─── Dataset content ───

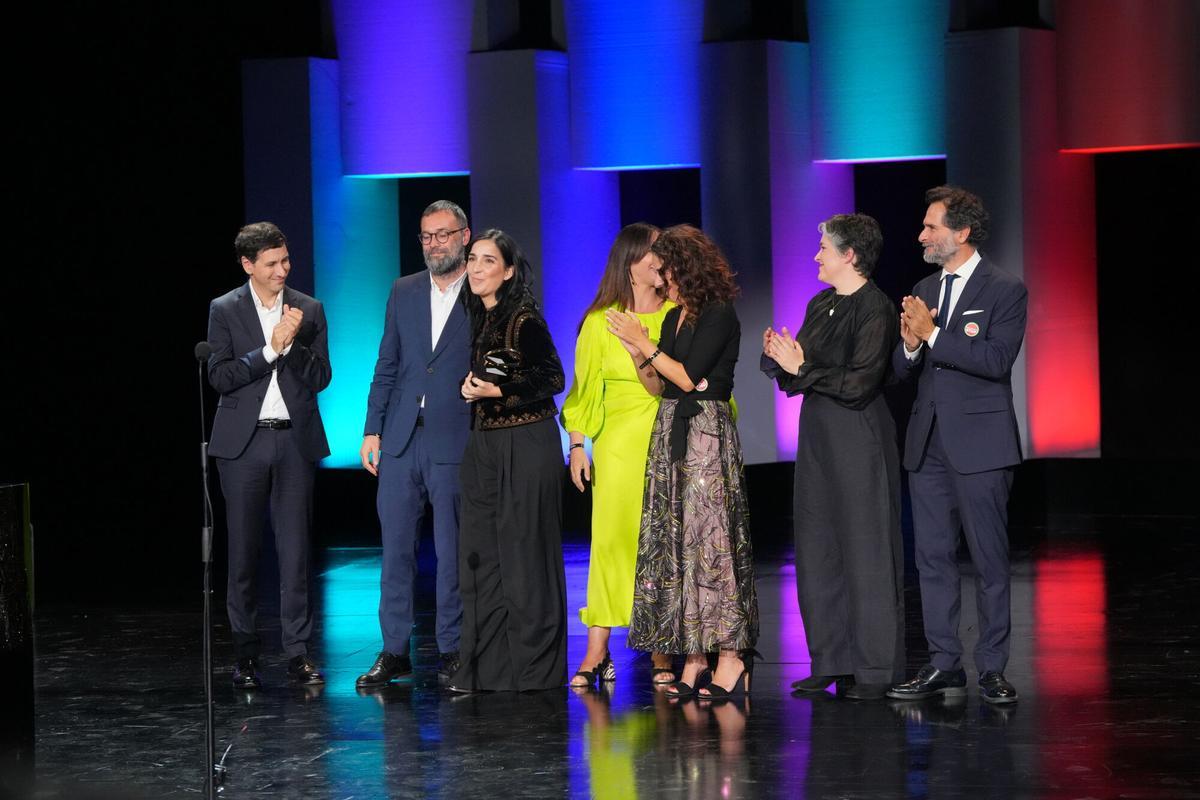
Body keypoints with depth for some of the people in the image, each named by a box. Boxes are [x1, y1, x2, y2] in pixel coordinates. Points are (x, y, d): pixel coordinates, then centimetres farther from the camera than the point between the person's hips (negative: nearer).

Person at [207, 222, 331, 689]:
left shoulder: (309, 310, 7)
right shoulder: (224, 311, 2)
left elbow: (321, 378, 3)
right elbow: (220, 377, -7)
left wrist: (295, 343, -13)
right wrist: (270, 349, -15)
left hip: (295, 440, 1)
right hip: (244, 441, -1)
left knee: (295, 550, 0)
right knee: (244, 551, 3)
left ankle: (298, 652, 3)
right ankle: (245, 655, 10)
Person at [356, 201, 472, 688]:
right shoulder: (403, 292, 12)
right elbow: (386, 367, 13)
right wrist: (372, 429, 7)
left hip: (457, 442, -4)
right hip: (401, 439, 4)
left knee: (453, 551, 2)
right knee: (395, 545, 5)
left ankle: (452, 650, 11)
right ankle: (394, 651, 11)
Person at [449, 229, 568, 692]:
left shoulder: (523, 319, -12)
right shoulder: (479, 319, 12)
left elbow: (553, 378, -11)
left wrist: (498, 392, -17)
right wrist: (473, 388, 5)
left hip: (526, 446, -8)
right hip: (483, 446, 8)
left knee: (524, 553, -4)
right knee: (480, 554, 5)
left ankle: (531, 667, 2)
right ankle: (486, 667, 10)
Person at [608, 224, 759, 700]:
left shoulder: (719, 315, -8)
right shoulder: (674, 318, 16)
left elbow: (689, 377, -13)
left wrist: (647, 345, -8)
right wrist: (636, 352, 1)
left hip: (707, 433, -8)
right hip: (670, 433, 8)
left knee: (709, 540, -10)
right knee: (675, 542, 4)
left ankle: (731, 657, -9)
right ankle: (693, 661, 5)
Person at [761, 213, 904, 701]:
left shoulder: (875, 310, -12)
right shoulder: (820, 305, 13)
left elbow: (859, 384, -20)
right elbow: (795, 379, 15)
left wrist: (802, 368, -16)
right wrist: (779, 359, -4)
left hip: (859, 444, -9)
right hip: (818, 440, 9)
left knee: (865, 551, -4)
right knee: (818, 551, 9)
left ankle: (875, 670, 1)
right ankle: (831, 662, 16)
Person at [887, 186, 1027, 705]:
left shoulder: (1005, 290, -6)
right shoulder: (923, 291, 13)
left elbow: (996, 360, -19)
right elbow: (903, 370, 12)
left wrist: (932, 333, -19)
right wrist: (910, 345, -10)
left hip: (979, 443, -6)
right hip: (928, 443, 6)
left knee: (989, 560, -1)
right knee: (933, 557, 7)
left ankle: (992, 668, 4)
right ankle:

───

- [What the task requires] From the line containing "left shoulder: (875, 310, -12)" through the last line of the entries above, print each line exactly as it stands.

- [Task response]
left shoulder: (875, 310, -12)
right shoulder: (820, 305, 13)
left elbow: (859, 384, -20)
right elbow: (795, 379, 15)
left wrist: (802, 368, -16)
right wrist: (779, 359, -4)
left hip: (859, 444, -9)
right hip: (818, 440, 9)
left knee: (865, 551, -4)
right knee: (818, 551, 9)
left ankle: (875, 670, 1)
right ankle: (831, 662, 16)
Person at [887, 186, 1027, 705]:
left shoulder: (1005, 290, -6)
right shoulder: (923, 291, 13)
left elbow: (996, 360, -19)
right elbow: (903, 370, 12)
left wrist: (932, 333, -19)
right wrist: (910, 345, -10)
left hip: (979, 443, -6)
right hip: (928, 443, 6)
left knee: (989, 560, -1)
right knee: (933, 557, 7)
left ankle: (992, 668, 4)
right ankle:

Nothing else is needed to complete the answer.